Saving such a precious bounty for emergencies, it took me a month to open one. By that time, for some reason, it had developed a greyish-white pallor.

I ate it anyway (if you know, you know). But was I right to, and why did it happen?

It’s a question of fat and sugar

According to chocolate company Hotel Chocolat’s site, the “white, chalky, and generally unattractive finish often found on the surface of chocolate” can come from either fat or sugar. 

“Fat bloom” happens when cocoa butter seeps out of its natural home before re-crystallising in a white layer on top of the bar. 

This can happen if the manufacturer doesn’t temper the chocolate well enough, though that’s unlikely to be the case for mass-manufactured bars. 

But it can also happen when you store chocolate at too high a temperature, causing the fat to melt. 
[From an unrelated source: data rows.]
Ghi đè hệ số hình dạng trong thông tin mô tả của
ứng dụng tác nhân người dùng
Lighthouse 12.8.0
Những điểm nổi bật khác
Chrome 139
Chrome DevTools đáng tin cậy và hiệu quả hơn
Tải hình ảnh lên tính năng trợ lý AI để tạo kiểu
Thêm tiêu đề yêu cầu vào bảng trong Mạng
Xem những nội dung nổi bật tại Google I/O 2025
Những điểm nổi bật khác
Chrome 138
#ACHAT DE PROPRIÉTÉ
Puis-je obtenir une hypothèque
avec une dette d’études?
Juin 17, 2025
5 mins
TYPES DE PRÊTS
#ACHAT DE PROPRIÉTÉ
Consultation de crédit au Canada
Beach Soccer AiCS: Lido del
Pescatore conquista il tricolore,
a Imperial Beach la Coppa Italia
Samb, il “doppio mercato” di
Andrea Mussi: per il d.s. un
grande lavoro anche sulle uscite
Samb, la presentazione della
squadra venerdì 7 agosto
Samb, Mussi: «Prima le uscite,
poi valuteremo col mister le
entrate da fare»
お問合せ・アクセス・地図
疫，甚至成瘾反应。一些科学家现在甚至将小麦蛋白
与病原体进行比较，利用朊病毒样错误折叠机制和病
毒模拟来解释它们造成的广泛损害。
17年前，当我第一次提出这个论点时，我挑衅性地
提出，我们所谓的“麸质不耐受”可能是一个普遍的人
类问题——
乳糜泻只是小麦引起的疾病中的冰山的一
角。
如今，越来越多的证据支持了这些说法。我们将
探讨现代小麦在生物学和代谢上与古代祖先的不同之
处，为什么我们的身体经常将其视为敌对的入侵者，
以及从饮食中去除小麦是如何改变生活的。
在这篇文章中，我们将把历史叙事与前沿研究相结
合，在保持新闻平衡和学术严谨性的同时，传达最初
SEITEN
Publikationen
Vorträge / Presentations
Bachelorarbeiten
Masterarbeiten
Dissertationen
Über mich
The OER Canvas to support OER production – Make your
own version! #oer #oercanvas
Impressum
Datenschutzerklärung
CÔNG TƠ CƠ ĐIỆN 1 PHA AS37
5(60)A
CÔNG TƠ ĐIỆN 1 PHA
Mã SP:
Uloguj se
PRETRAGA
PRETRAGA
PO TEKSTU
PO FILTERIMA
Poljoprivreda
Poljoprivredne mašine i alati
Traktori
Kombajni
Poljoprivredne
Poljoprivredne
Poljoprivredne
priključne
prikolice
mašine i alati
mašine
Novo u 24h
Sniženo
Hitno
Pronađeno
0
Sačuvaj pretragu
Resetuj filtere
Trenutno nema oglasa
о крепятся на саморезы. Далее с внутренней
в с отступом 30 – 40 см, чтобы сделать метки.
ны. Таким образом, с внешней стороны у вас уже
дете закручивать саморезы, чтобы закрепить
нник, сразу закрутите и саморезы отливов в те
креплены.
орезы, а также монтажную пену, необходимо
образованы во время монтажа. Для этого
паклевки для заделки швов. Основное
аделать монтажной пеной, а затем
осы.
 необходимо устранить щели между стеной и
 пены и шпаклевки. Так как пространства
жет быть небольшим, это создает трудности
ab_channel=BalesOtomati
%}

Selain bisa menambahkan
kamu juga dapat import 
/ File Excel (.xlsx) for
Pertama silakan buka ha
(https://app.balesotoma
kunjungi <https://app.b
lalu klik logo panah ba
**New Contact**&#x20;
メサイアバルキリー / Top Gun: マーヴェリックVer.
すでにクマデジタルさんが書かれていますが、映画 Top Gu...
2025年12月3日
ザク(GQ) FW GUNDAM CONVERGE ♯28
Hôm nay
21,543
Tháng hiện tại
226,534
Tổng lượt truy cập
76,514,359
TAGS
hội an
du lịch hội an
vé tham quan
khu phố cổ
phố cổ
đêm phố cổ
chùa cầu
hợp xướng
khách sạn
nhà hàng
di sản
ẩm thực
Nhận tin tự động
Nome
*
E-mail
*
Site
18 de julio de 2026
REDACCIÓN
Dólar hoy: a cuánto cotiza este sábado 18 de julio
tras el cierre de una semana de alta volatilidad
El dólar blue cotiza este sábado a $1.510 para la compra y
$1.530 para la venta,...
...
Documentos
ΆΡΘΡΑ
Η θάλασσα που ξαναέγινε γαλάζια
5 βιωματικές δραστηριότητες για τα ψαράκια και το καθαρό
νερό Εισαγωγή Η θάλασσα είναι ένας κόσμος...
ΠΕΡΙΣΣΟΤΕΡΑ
Then, there’s sugar bloom, which leaves your bar’s surface white and gritty. 

As with fat, this happens when the sugar in your chocolate loses its shape and re-crystallises on top of the bar. 

This can be caused by humidity or a sudden change in temperature (such as by storing chocolate in the fridge after bringing it home in a hot car). 

Humidity can cause sugar bloom too as the moisture dissolves the crystals, which host a disappointing reunion on your chocolate’s outer layer.

It seems the hot, humid cupboard directly to the side of my hob was not, in fact, the best place to store those treasured Tiffin bars. 

Is chocolate that’s turned white safe to eat?

Yes. It might not be as nice as the unbloomed kind, but it’s just fat and sugar after all.

Speaking to educational site LiveScience, chocolatier Jason Vishnefske, owner and co-founder of chocolate factory Santa Barbara Chocolate, said that you can still save bloomed chocolate if you hate the flavour.

“You can revive [bloomed chocolate] with quick microwave tempering, or use it in your baked goods that don’t require the tempered crystalline structure of solid chocolate,” he said

“Fondue is fabulous and easy,” the chocolate pro added

Though coming from someone who ate her own bloomed chocolate in about three bites over a sink, I have to say that option isn’t too shabby either.